▶ WHAT YOU ARE ASKED TO DO: Exactly what is written in the records below should be returned, minus the images.

[Stored data entries]

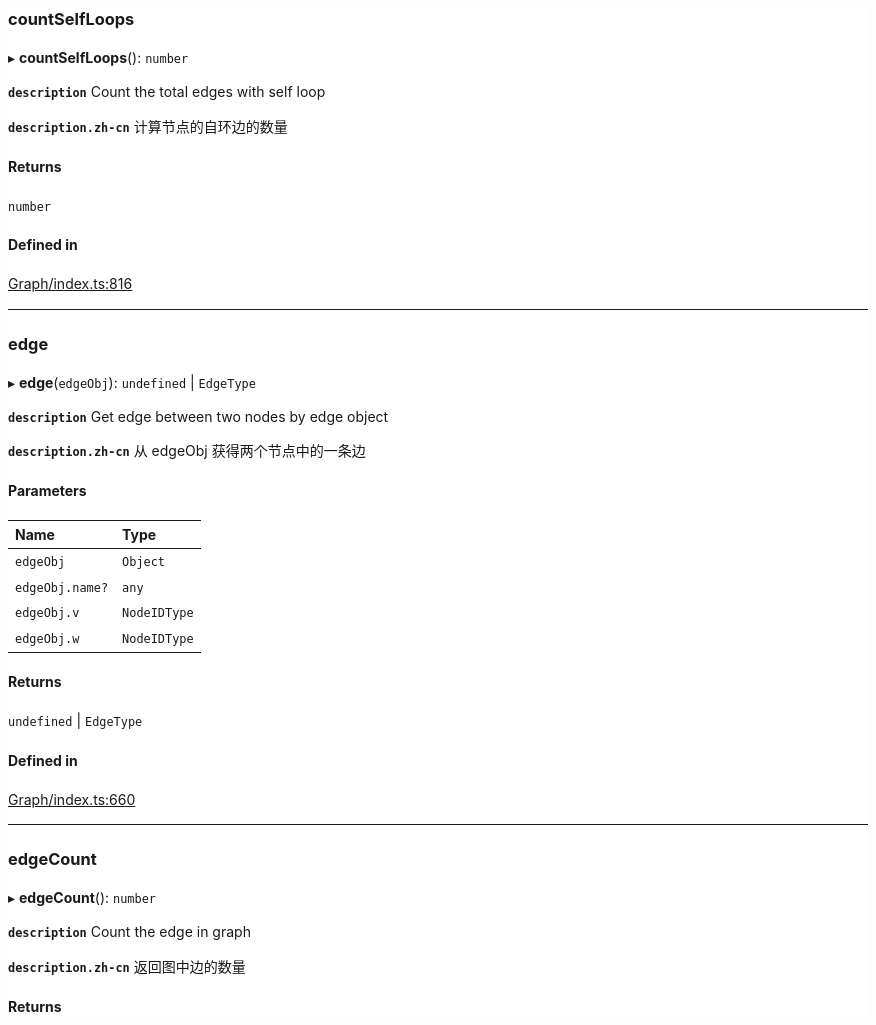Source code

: 
### countSelfLoops

▸ **countSelfLoops**(): `number`

**`description`** Count the total edges with self loop

**`description.zh-cn`** 计算节点的自环边的数量

#### Returns

`number`

#### Defined in

[Graph/index.ts:816](https://github.com/antvis/graphlib/blob/630e2c1/src/Graph/index.ts#L816)

---

### edge

▸ **edge**(`edgeObj`): `undefined` \| `EdgeType`

**`description`** Get edge between two nodes by edge object

**`description.zh-cn`** 从 edgeObj 获得两个节点中的一条边

#### Parameters

| Name            | Type         |
| :-------------- | :----------- |
| `edgeObj`       | `Object`     |
| `edgeObj.name?` | `any`        |
| `edgeObj.v`     | `NodeIDType` |
| `edgeObj.w`     | `NodeIDType` |

#### Returns

`undefined` \| `EdgeType`

#### Defined in

[Graph/index.ts:660](https://github.com/antvis/graphlib/blob/630e2c1/src/Graph/index.ts#L660)

---

### edgeCount

▸ **edgeCount**(): `number`

**`description`** Count the edge in graph

**`description.zh-cn`** 返回图中边的数量

#### Returns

▶ ANSWER SECTION:
Source code

: 
### countSelfLoops

▸ **countSelfLoops**(): `number`

**`description`** Count the total edges with self loop

**`description.zh-cn`** 计算节点的自环边的数量

#### Returns

`number`

#### Defined in

[Graph/index.ts:816](https://github.com/antvis/graphlib/blob/630e2c1/src/Graph/index.ts#L816)

---

### edge

▸ **edge**(`edgeObj`): `undefined` \| `EdgeType`

**`description`** Get edge between two nodes by edge object

**`description.zh-cn`** 从 edgeObj 获得两个节点中的一条边

#### Parameters

| Name            | Type         |
| :-------------- | :----------- |
| `edgeObj`       | `Object`     |
| `edgeObj.name?` | `any`        |
| `edgeObj.v`     | `NodeIDType` |
| `edgeObj.w`     | `NodeIDType` |

#### Returns

`undefined` \| `EdgeType`

#### Defined in

[Graph/index.ts:660](https://github.com/antvis/graphlib/blob/630e2c1/src/Graph/index.ts#L660)

---

### edgeCount

▸ **edgeCount**(): `number`

**`description`** Count the edge in graph

**`description.zh-cn`** 返回图中边的数量

#### Returns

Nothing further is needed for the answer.